Copy exactly the lines of the data below, beginning with the line with "un’escursione autunnale." and ending with the line with "מאמרים נוספים". Pictures are to be omitted.

**Records for this exercise:**
<<<<

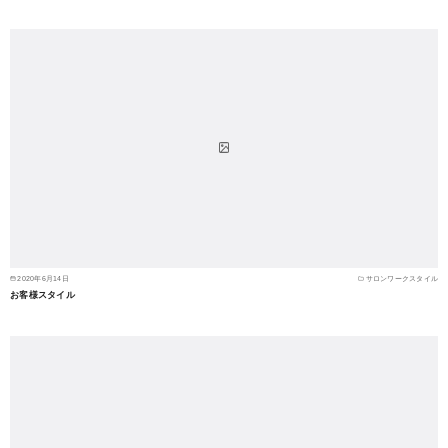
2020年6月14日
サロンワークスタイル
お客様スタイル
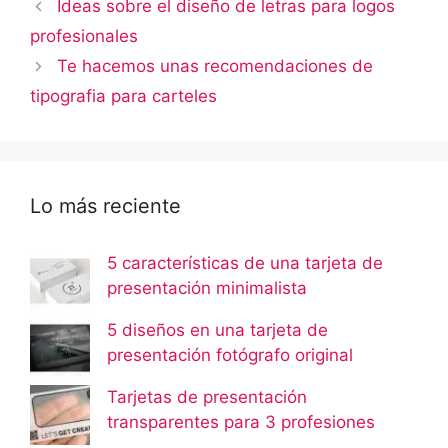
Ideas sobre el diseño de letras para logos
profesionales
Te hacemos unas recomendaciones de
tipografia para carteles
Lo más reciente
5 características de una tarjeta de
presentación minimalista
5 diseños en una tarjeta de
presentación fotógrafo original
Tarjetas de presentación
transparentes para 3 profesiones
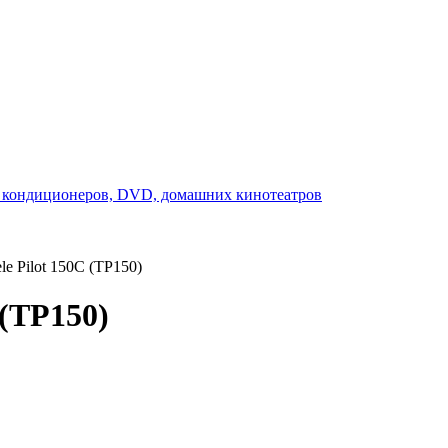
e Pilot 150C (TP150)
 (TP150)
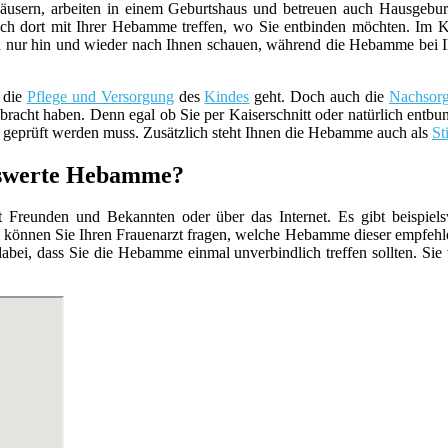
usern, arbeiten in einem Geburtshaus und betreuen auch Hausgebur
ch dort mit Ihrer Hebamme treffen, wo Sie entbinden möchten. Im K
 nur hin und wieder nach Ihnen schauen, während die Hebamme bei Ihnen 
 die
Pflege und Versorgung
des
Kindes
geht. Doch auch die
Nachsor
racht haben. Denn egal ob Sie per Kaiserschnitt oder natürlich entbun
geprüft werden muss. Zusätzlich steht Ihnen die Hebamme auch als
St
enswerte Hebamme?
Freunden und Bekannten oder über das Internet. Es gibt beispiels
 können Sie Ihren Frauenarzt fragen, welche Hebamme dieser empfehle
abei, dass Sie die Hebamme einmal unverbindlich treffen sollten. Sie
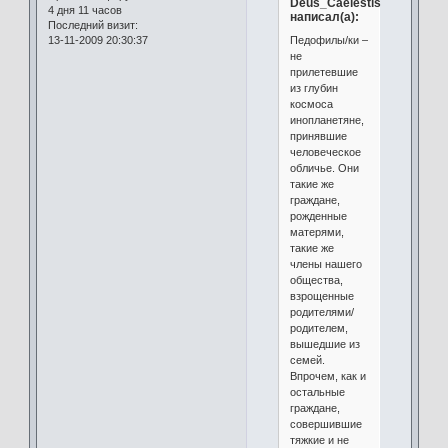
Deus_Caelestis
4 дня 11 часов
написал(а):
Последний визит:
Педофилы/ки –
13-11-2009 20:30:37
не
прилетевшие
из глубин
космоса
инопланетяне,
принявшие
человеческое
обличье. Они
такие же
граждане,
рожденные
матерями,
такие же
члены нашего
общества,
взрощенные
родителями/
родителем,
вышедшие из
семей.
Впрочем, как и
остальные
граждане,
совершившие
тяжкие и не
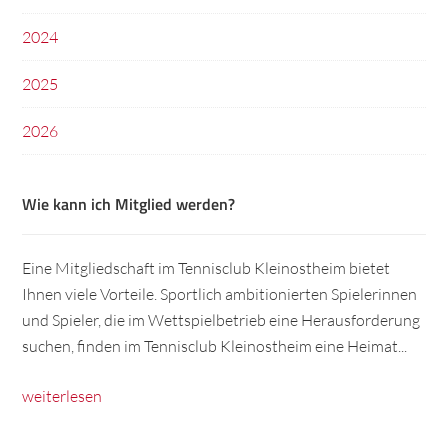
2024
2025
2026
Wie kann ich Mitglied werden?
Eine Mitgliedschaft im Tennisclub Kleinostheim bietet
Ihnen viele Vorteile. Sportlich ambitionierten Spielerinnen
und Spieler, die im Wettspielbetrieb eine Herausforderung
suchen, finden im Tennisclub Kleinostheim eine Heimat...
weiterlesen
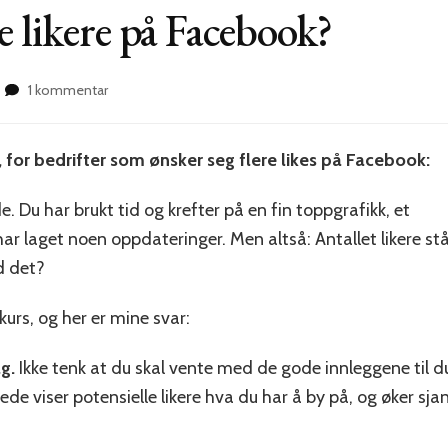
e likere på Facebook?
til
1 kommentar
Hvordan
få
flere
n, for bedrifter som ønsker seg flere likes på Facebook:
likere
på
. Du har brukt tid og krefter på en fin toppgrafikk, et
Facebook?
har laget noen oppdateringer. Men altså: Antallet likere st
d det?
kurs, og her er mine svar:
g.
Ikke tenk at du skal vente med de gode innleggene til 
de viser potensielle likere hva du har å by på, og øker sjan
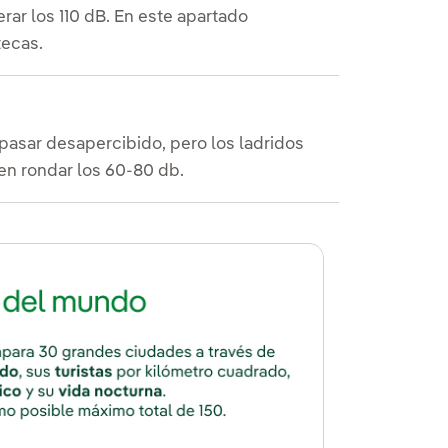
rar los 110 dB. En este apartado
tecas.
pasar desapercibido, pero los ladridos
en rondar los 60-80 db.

>>>>
<<<<

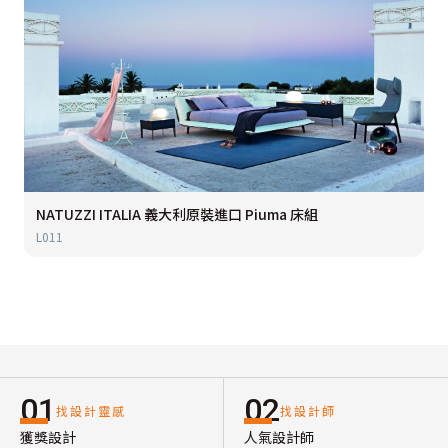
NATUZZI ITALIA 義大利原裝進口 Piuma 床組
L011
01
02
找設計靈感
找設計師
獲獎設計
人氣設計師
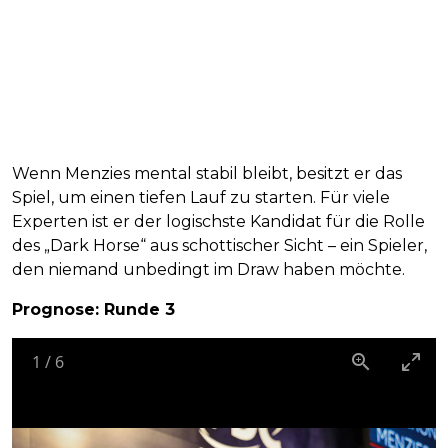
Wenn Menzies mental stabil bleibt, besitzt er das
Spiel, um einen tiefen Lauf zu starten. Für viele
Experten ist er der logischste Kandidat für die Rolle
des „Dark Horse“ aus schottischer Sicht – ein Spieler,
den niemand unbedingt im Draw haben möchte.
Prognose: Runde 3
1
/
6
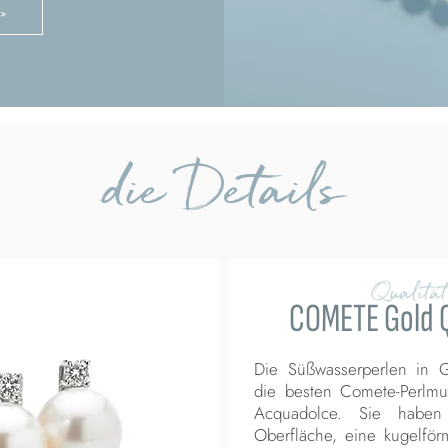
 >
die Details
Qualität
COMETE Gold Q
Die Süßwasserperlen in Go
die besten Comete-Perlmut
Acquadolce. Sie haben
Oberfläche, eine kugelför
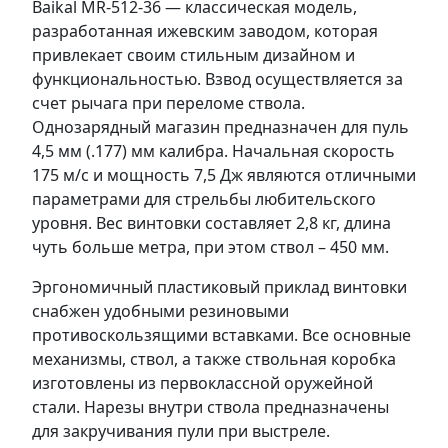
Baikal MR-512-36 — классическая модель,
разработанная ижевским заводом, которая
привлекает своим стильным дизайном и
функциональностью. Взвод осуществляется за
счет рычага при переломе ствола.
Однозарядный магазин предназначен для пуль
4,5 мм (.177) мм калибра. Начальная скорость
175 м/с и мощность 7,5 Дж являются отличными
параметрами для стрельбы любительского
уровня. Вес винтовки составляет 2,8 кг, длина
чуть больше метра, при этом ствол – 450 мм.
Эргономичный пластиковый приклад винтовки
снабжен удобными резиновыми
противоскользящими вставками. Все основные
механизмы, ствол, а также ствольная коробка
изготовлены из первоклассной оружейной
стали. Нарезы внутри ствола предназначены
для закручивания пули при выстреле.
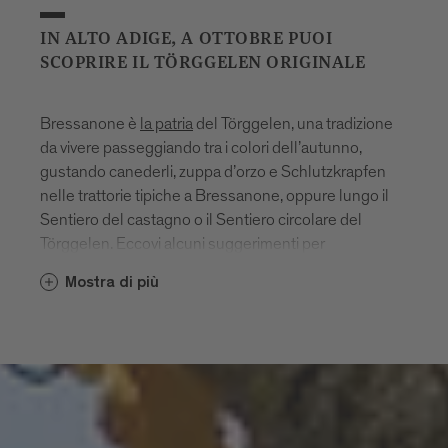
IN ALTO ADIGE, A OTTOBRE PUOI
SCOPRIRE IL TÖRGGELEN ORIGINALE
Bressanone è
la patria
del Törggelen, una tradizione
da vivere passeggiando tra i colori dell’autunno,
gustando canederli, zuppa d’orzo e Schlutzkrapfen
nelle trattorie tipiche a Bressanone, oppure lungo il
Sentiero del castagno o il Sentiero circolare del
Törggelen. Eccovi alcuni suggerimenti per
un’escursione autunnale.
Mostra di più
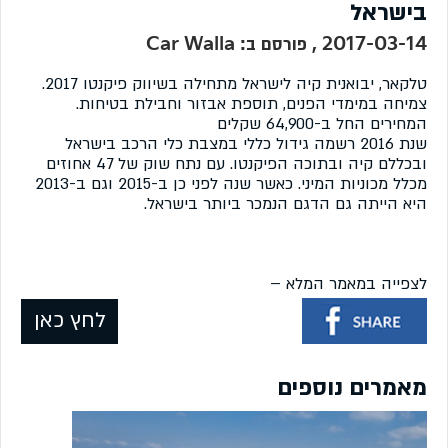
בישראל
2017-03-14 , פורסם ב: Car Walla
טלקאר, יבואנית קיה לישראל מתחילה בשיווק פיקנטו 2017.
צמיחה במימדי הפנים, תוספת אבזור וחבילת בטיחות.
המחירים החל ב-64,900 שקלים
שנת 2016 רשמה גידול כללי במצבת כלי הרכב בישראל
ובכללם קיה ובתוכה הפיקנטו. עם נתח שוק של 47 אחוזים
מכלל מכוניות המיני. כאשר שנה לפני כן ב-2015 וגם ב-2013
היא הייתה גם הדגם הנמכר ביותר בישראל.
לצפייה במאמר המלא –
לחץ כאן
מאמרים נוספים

>>>>

**Result for this exercise:**
un’escursione autunnale.
Mostra di più
בישראל
2017-03-14 , פורסם ב: Car Walla
טלקאר, יבואנית קיה לישראל מתחילה בשיווק פיקנטו 2017.
צמיחה במימדי הפנים, תוספת אבזור וחבילת בטיחות.
המחירים החל ב-64,900 שקלים
שנת 2016 רשמה גידול כללי במצבת כלי הרכב בישראל
ובכללם קיה ובתוכה הפיקנטו. עם נתח שוק של 47 אחוזים
מכלל מכוניות המיני. כאשר שנה לפני כן ב-2015 וגם ב-2013
היא הייתה גם הדגם הנמכר ביותר בישראל.
לצפייה במאמר המלא –
לחץ כאן
מאמרים נוספים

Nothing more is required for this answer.